Now, however, those who currently hold DACA are in limbo. During the campaign, then-candidate Trump vowed to end the program. Since he took office in January, he has refrained from detailing his plans for the initiative. Dreamers were (and are) understandably confused on what their future holds. Should they renew their DACA if the program is in imminent danger of being taken away? Will the Administration target Dreamers for deportation?
Over the past five years, I have worked on hundreds of DACA cases. Beyond the profound betrayal of almost 800,000 young people, termination of the DACA program would have serious practical considerations. Not only is protecting Dreamers the right thing to do morally, it makes economic sense. Without any protections or plan in place, Dreamers and their employers will face grim consequences.
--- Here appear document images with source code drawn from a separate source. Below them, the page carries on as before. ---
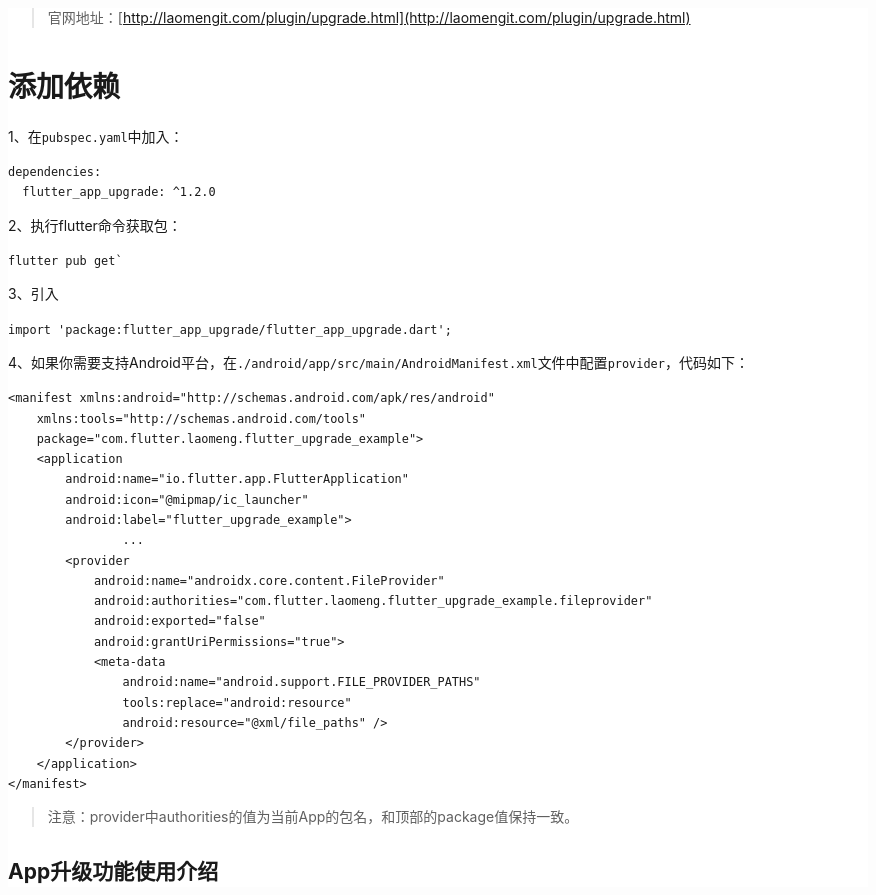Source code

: 
> 官网地址：[http://laomengit.com/plugin/upgrade.html](http://laomengit.com/plugin/upgrade.html)

# 添加依赖

1、在`pubspec.yaml`中加入：

```
dependencies:
  flutter_app_upgrade: ^1.2.0
```

2、执行flutter命令获取包：
```
flutter pub get`
```

3、引入

```
import 'package:flutter_app_upgrade/flutter_app_upgrade.dart';

```

4、如果你需要支持Android平台，在`./android/app/src/main/AndroidManifest.xml`文件中配置`provider`，代码如下：

```
<manifest xmlns:android="http://schemas.android.com/apk/res/android"
    xmlns:tools="http://schemas.android.com/tools"
    package="com.flutter.laomeng.flutter_upgrade_example">
    <application
        android:name="io.flutter.app.FlutterApplication"
        android:icon="@mipmap/ic_launcher"
        android:label="flutter_upgrade_example">
				...
        <provider
            android:name="androidx.core.content.FileProvider"
            android:authorities="com.flutter.laomeng.flutter_upgrade_example.fileprovider"
            android:exported="false"
            android:grantUriPermissions="true">
            <meta-data
                android:name="android.support.FILE_PROVIDER_PATHS"
                tools:replace="android:resource"
                android:resource="@xml/file_paths" />
        </provider>
    </application>
</manifest>
```

>  注意：provider中authorities的值为当前App的包名，和顶部的package值保持一致。



## App升级功能使用介绍


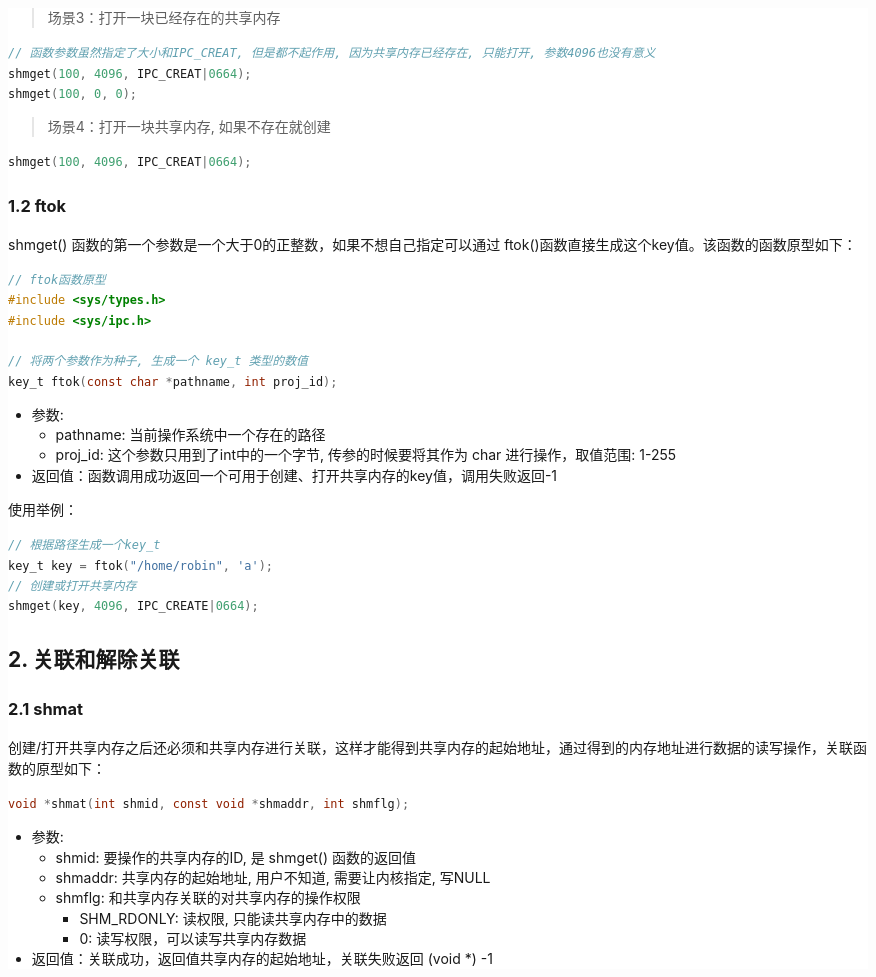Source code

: > 场景3：打开一块已经存在的共享内存
>

```c
// 函数参数虽然指定了大小和IPC_CREAT, 但是都不起作用, 因为共享内存已经存在, 只能打开, 参数4096也没有意义
shmget(100, 4096, IPC_CREAT|0664);
shmget(100, 0, 0);
```

> 场景4：打开一块共享内存, 如果不存在就创建
>

```c
shmget(100, 4096, IPC_CREAT|0664);
```

### 1.2 ftok
shmget() 函数的第一个参数是一个大于0的正整数，如果不想自己指定可以通过 ftok()函数直接生成这个key值。该函数的函数原型如下：

```c
// ftok函数原型
#include <sys/types.h>
#include <sys/ipc.h>

// 将两个参数作为种子, 生成一个 key_t 类型的数值
key_t ftok(const char *pathname, int proj_id);
```

+ 参数:
    - pathname: 当前操作系统中一个存在的路径
    - proj_id: 这个参数只用到了int中的一个字节, 传参的时候要将其作为 char 进行操作，取值范围: 1-255
+ 返回值：函数调用成功返回一个可用于创建、打开共享内存的key值，调用失败返回-1

使用举例：

```c
// 根据路径生成一个key_t
key_t key = ftok("/home/robin", 'a');
// 创建或打开共享内存
shmget(key, 4096, IPC_CREATE|0664);
```

## 2. 关联和解除关联
### 2.1 shmat
创建/打开共享内存之后还必须和共享内存进行关联，这样才能得到共享内存的起始地址，通过得到的内存地址进行数据的读写操作，关联函数的原型如下：

```c
void *shmat(int shmid, const void *shmaddr, int shmflg);
```

+ 参数:
    - shmid: 要操作的共享内存的ID, 是 shmget() 函数的返回值 
    - shmaddr: 共享内存的起始地址, 用户不知道, 需要让内核指定, 写NULL 
    - shmflg: 和共享内存关联的对共享内存的操作权限 
        * SHM_RDONLY: 读权限, 只能读共享内存中的数据 
        * 0: 读写权限，可以读写共享内存数据
+ 返回值：关联成功，返回值共享内存的起始地址，关联失败返回 (void *) -1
According to the Center for American Progress, eliminating DACA would cause a $433.4 billion loss from our GDP within a decade. Since 2012, Dreamers have pursued education and training programs that facilitate higher paying jobs. In turn, they receive higher wages and grow the overall economy.
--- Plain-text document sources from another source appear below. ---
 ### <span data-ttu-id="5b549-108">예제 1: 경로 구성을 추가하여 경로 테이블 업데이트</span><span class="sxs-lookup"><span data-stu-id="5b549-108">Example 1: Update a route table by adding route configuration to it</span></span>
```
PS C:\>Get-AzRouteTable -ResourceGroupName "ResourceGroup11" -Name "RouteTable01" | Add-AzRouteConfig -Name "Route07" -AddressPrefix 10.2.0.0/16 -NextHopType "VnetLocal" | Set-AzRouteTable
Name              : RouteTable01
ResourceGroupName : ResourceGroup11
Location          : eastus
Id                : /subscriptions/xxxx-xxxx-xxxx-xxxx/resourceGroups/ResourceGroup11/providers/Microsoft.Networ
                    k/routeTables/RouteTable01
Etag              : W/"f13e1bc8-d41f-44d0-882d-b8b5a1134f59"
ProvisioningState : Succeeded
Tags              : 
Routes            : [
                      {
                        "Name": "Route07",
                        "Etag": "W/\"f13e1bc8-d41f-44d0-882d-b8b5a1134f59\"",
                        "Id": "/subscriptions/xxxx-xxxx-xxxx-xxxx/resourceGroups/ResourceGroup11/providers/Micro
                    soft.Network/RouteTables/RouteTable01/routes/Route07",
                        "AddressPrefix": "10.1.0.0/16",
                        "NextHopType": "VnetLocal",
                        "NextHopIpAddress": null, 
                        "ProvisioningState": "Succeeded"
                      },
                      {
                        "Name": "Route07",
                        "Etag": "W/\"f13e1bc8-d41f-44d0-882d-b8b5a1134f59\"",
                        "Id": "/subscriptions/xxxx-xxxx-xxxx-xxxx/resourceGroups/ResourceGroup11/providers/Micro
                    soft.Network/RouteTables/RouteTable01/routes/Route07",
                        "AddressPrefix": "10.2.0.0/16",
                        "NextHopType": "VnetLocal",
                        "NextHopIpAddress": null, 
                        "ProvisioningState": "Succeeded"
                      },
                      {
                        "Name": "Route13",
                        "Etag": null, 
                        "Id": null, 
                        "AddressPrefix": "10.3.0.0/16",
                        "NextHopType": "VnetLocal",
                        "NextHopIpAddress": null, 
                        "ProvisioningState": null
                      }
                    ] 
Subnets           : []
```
According to the Immigrant Legal Resource Center (ILRC), 87% of DACA recipients are employed and eight percent of those not working are in school. The turnover costs estimated by ILRC for companies to replace their DACA employees exceed $3.4 billion and removing Dreamers from the workforce will slash Social Security and Medicare tax contributions by $24.6 billion over the next decade. As a result, termination of DACA would upend families and create tremendous business and economic disruptions.
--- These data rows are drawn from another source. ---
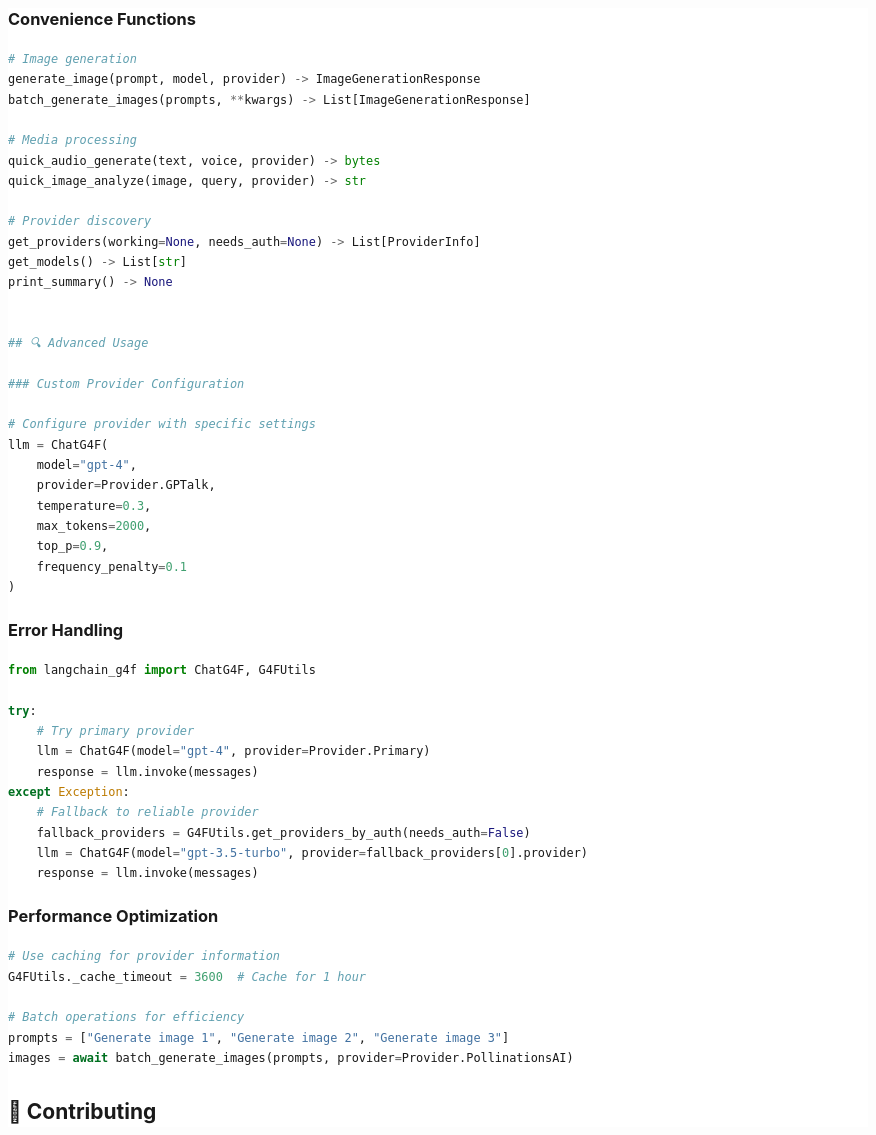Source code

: ### Convenience Functions

```python
# Image generation
generate_image(prompt, model, provider) -> ImageGenerationResponse
batch_generate_images(prompts, **kwargs) -> List[ImageGenerationResponse]

# Media processing
quick_audio_generate(text, voice, provider) -> bytes
quick_image_analyze(image, query, provider) -> str

# Provider discovery
get_providers(working=None, needs_auth=None) -> List[ProviderInfo]
get_models() -> List[str]
print_summary() -> None


## 🔍 Advanced Usage

### Custom Provider Configuration

# Configure provider with specific settings
llm = ChatG4F(
    model="gpt-4",
    provider=Provider.GPTalk,
    temperature=0.3,
    max_tokens=2000,
    top_p=0.9,
    frequency_penalty=0.1
)
```

### Error Handling

```python
from langchain_g4f import ChatG4F, G4FUtils

try:
    # Try primary provider
    llm = ChatG4F(model="gpt-4", provider=Provider.Primary)
    response = llm.invoke(messages)
except Exception:
    # Fallback to reliable provider
    fallback_providers = G4FUtils.get_providers_by_auth(needs_auth=False)
    llm = ChatG4F(model="gpt-3.5-turbo", provider=fallback_providers[0].provider)
    response = llm.invoke(messages)
```

### Performance Optimization

```python
# Use caching for provider information
G4FUtils._cache_timeout = 3600  # Cache for 1 hour

# Batch operations for efficiency
prompts = ["Generate image 1", "Generate image 2", "Generate image 3"]
images = await batch_generate_images(prompts, provider=Provider.PollinationsAI)
```
## 🤝 Contributing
Recently, several options have been introduced in Congress including the Dream Act of 2017 and the American Hope Act of 2017. The proposed legislation is a promising step in the right direction, but we must protect the DACA program until a bill passes. DACA is under imminent threat and even if this legislation comes to fruition, it is unlikely to be in time for Dreamers if DACA is gone.
And DACA could disappear as soon as next month. Texas Attorney General, Ken Paxton and nine other state attorneys general (Alabama, Arkansas, Idaho, Kansas, Louisiana, Nebraska, Tennessee, South Carolina and West Virginia) recently issued an ultimatum to the Department of Justice (DOJ): rescind DACA or we will sue you on September 5. If their threat works, those state economies will cumulatively lose $8 billion annually, according to the Center for American Progress. But we would all lose out.
I wish I could believe that our president will stand with the national consensus and protect Dreamers. But we don’t know what will happen, so we all need to speak out. Tell the stories of DACA grantees. Ask employers and community members to share their experiences and lift up their voices. And I invite DACA opponents (especially the 10 state attorneys general) to listen to the downright inspiring stories of Dreamers. It’s easy to dehumanize, overgeneralize and draw flawed conclusions to justify longstanding anti-immigrant sentiments and ideals. But we don’t need to “wait and see” what Dreamers bring to our nation. Over the past five years, Dreamers have demonstrated perseverance, hard work, and deep community roots that improve and strengthen our country. Targeting and deporting them would be both morally repugnant and a gross waste of our resources. DACA recipients are our neighbors, colleagues, friends and family. They are the most inspiring group I have ever encountered and the absolute epitome of the American dream. I will always proudly stand with them in solidarity, on the right side of history.